The obvious question, then, is: Why might RBPs have evolved to rely on contextual features instead of just giving them distinct motifs?
Accessibility seems like one of the more plausible arguments. The researchers reasoned that linear RNA segments are physically easier to reach because they are not obstructed by other RNA strands, and they found that more accessible motifs are more likely to be bound. Another possibility is that having many proteins target the same motif creates some inter-protein competition. If one protein increases RNA stability and another decreases it, whichever binds the strongest will prevent the other from binding at all, enabling more pronounced changes in gene activity between cells or cell states. In other scenarios, proteins with similar functions that target the same motif could provide redundancy to ensure that regulation occurs in the cell.
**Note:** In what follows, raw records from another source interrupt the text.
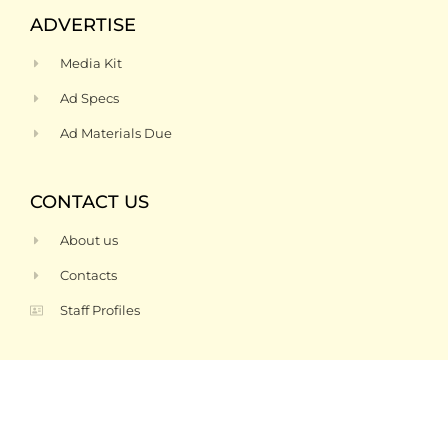
ADVERTISE
Media Kit
Ad Specs
Ad Materials Due
CONTACT US
About us
Contacts
Staff Profiles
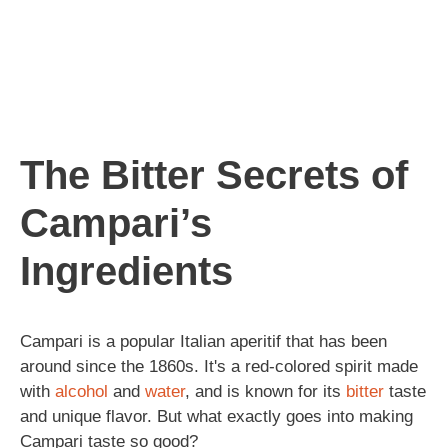
The Bitter Secrets of
Campari’s
Ingredients
Campari is a popular Italian aperitif that has been
around since the 1860s. It's a red-colored spirit made
with
alcohol
and
water
, and is known for its
bitter
taste
and unique flavor. But what exactly goes into making
Campari taste so good?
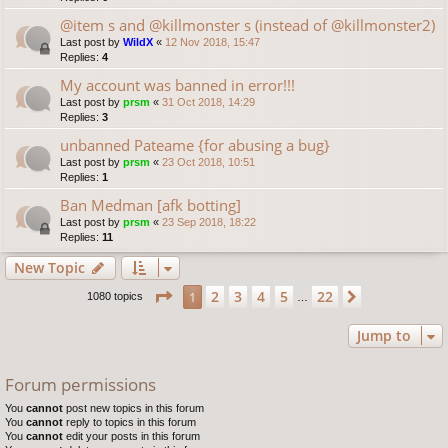
@item s and @killmonster s (instead of @killmonster2)
Last post by
WildX
«
12 Nov 2018, 15:47
Replies:
4
My account was banned in error!!!
Last post by
prsm
«
31 Oct 2018, 14:29
Replies:
3
unbanned Pateame {for abusing a bug}
Last post by
prsm
«
23 Oct 2018, 10:51
Replies:
1
Ban Medman [afk botting]
Last post by
prsm
«
23 Sep 2018, 18:22
Replies:
11
New Topic
Page
1
of
22
2
3
4
5
22
1
Next
1080 topics
…
Jump to
Forum permissions
You
cannot
post new topics in this forum
You
cannot
reply to topics in this forum
You
cannot
edit your posts in this forum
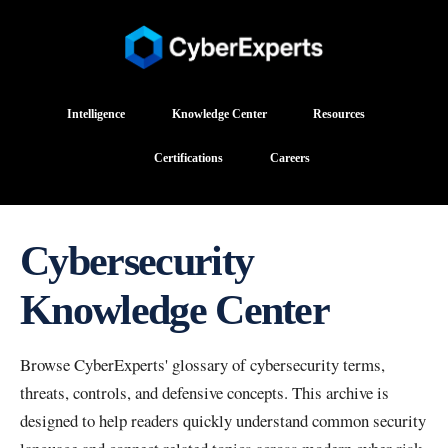
Intelligence
Knowledge Center
Resources
Certifications
Careers
Cybersecurity
Knowledge Center
Browse CyberExperts' glossary of cybersecurity terms,
threats, controls, and defensive concepts. This archive is
designed to help readers quickly understand common security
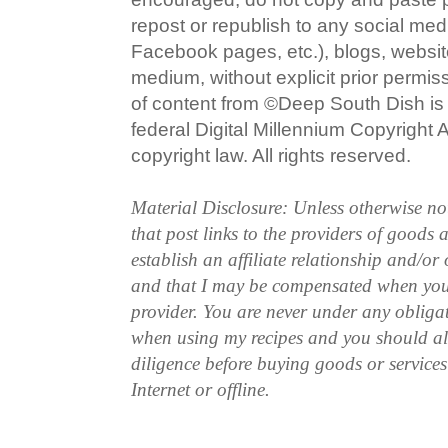
repost or republish to any social med
Facebook pages, etc.), blogs, website
medium, without explicit prior permi
of content from ©Deep South Dish is a
federal Digital Millennium Copyright
copyright law. All rights reserved.
Material Disclosure: Unless otherwise n
that post links to the providers of goods
establish an affiliate relationship and/or
and that I may be compensated when you
provider. You are never under any obliga
when using my recipes and you should a
diligence before buying goods or service
Internet or offline.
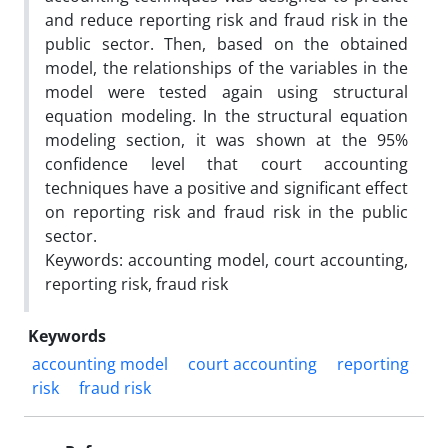
and reduce reporting risk and fraud risk in the
public sector. Then, based on the obtained
model, the relationships of the variables in the
model were tested again using structural
equation modeling. In the structural equation
modeling section, it was shown at the 95%
confidence level that court accounting
techniques have a positive and significant effect
on reporting risk and fraud risk in the public
sector.
Keywords: accounting model, court accounting,
reporting risk, fraud risk
Keywords
accounting model
court accounting
reporting
risk
fraud risk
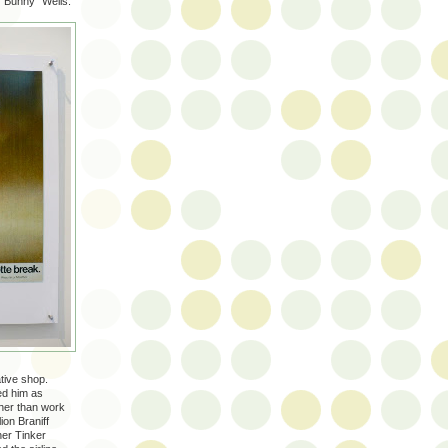
"Bunny" Wells.
ative shop.
ed him as
ther than work
ion Braniff
her Tinker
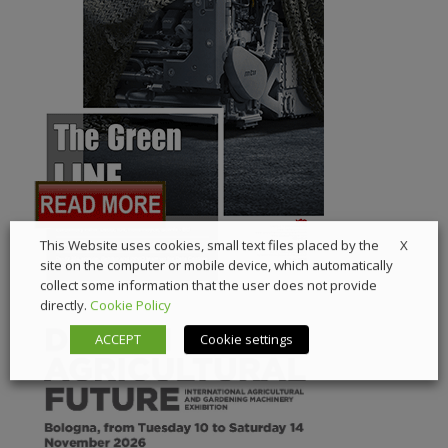
X
This Website uses cookies, small text files placed by the
site on the computer or mobile device, which automatically
collect some information that the user does not provide
directly.
Cookie Policy
ACCEPT
Cookie settings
“It’s definitely a difficult question, and one that we may never truly be able to answer,” Dominguez says. “As RBPs duplicated over evolutionary time, perhaps altering recognition of the contextual features around the RNA motif was easier than changing the entire RNA motif. And that would give new opportunities for RBPs to select different cellular targets.”
This study marks one of the first in vitro contributions to the ENCODE Project. While in vivo assays reveal information specific to the particular cell line or tissue in which they were conducted, RBNS will help define the basic rules of RNA-protein interactions — so fundamental they are likely to apply across many cell types and tissues.
The research was funded by the National Institutes of Health ENCODE Project, an NIH/NIGMS grant, the National Defense Science and Engineering Graduate Fellowship, Kirschstein National Research Service Award, Burroughs Wellcome Postdoctoral Fund, and an NIH Individual Postdoctoral Fellowship.